### INSTRUCTIONS FOR THE TASK
Beginning with the line that contains "Se connecter po" in the material below, print each line exactly until the line that contains "ثوان، فيما تصل سرعتها القصوى إلى 197 كم/س." has been printed, then stop.

### RECORDS FOR THE TASK
_ _ _ _ _

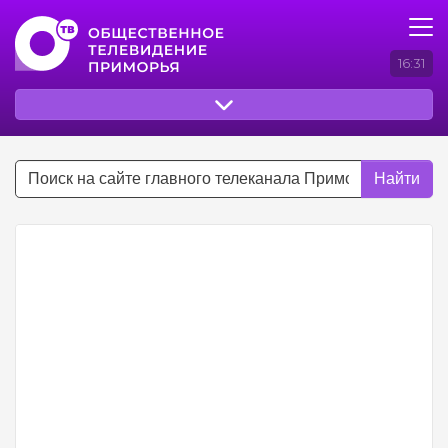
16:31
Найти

_ _ _ _ _

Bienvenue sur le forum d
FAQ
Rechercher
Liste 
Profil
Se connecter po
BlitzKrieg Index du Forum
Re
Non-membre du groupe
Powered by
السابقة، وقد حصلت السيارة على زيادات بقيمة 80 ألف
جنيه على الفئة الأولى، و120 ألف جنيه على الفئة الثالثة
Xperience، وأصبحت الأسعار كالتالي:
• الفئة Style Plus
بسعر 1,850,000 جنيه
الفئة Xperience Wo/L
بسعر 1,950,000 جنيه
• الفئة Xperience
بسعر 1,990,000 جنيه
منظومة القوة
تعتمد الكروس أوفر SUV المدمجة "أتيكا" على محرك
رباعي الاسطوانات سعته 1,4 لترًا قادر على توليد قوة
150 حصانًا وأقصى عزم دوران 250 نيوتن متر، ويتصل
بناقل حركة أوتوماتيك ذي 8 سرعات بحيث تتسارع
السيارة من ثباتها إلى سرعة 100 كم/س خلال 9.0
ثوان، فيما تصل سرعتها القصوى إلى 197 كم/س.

_ _ _ _ _

### THE COMPLETED TASK
Se connecter po
BlitzKrieg Index du Forum
Re
Non-membre du groupe
Powered by
السابقة، وقد حصلت السيارة على زيادات بقيمة 80 ألف
جنيه على الفئة الأولى، و120 ألف جنيه على الفئة الثالثة
Xperience، وأصبحت الأسعار كالتالي:
• الفئة Style Plus
بسعر 1,850,000 جنيه
الفئة Xperience Wo/L
بسعر 1,950,000 جنيه
• الفئة Xperience
بسعر 1,990,000 جنيه
منظومة القوة
تعتمد الكروس أوفر SUV المدمجة "أتيكا" على محرك
رباعي الاسطوانات سعته 1,4 لترًا قادر على توليد قوة
150 حصانًا وأقصى عزم دوران 250 نيوتن متر، ويتصل
بناقل حركة أوتوماتيك ذي 8 سرعات بحيث تتسارع
السيارة من ثباتها إلى سرعة 100 كم/س خلال 9.0
ثوان، فيما تصل سرعتها القصوى إلى 197 كم/س.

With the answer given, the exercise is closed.